In an article for Wired, @SVZWood writes about Rotten Tomatoes, the website one in five Americans use to inform their movie choices. Wood’s article showcases three helpful ideas:
Simple algorithms. Rotten Tomatoes has become a successful business and top website based on a simple algorithm—counting. Two movie curators read reviews each day, judge them as positive or not, and then count the totals. If a movie has more than sixty percent positive, it’s marked as fresh.
Numerical authority. There’s something about people, numbers, authority, and precision we just can’t get over. Wood captures this, writing, “There is an authoritative allure in the site’s numerical scores….(people) reflexively—and nonsensically—trust a fresh sixty percent Tomatometer over a Rotten 59%.”
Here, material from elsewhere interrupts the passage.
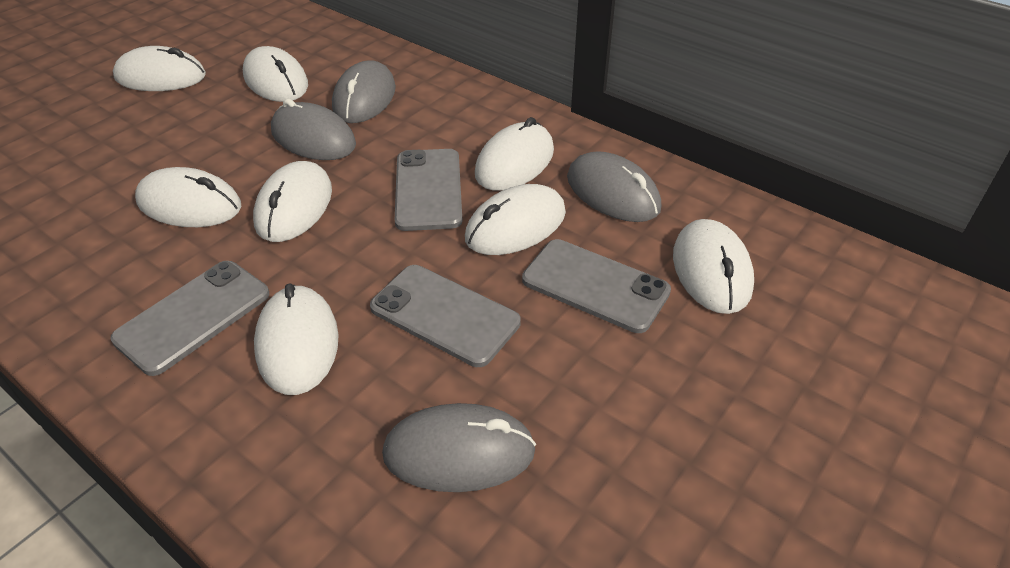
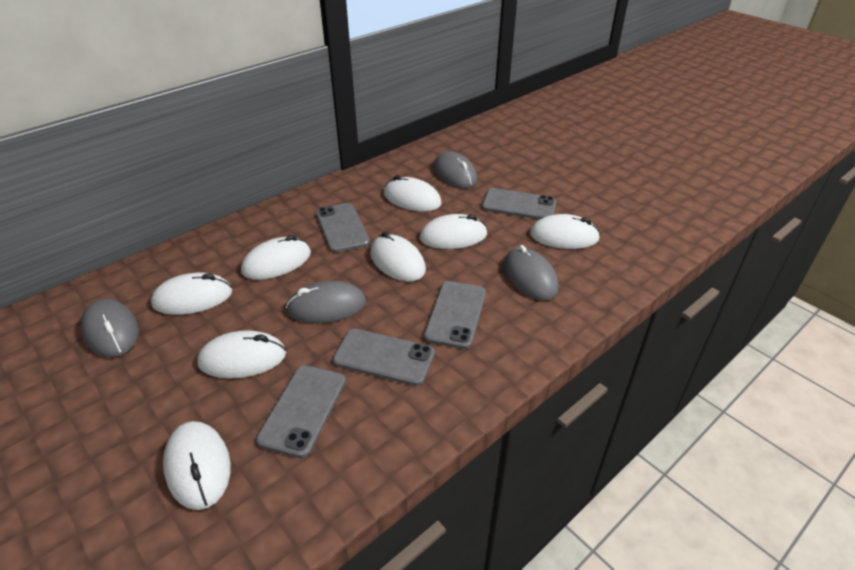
grey phone: 4 -> 5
In an age of big data and algorithms and random forests, it’s helpful to keep in mind that simple systems work. One example, football.
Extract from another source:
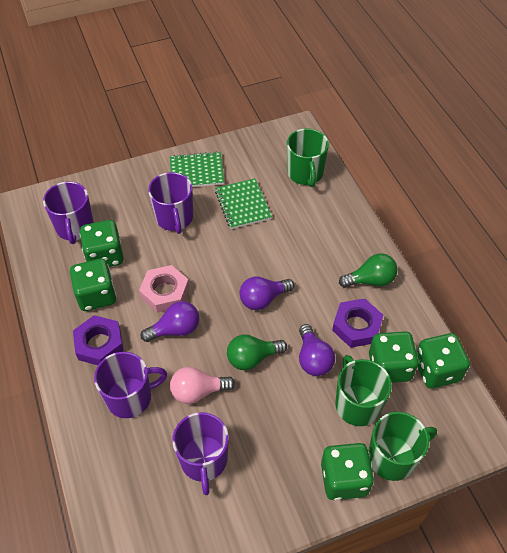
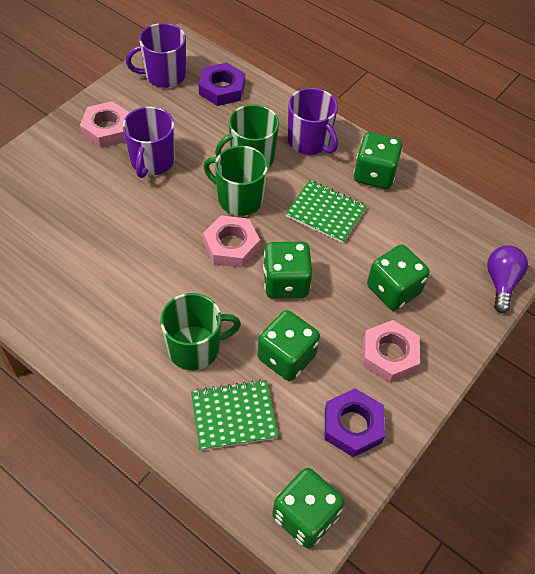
green light bulb: 2 -> 0
pink light bulb: 1 -> 0
pink nut: 1 -> 3
purple light bulb: 3 -> 1
purple mug: 4 -> 3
Numbers feel secure. They’re a rationalization blanket in a world of unknown things under the bed.
Jobs-to-be-done. Reviewers don’t like the binary nature of fresh or not. Wood notes that, “there is no Underripe or Overripe tomato.” In the terms of Bob Moesta, this is the difference between a supply-side orientation and demand-side orientation.
In JBTD theory, the goal is to find what customers want to do that rather than what a supplier wants or thinks the customer wants. Reviewers (supply) want to share their nuanced take rather than a 👍 or 👎 via their Twitter account. The customers (demand) just want to know if a movie is bad, potentially good, or very good. This plays out in some interesting ways that Rotten Tomatoes has plucked.
For example, a review which is glowingly positive and a review which is slightly positive are both coded as positive. This leads to extreme scores. This is a feature, not a bug. It’s the information people want to know.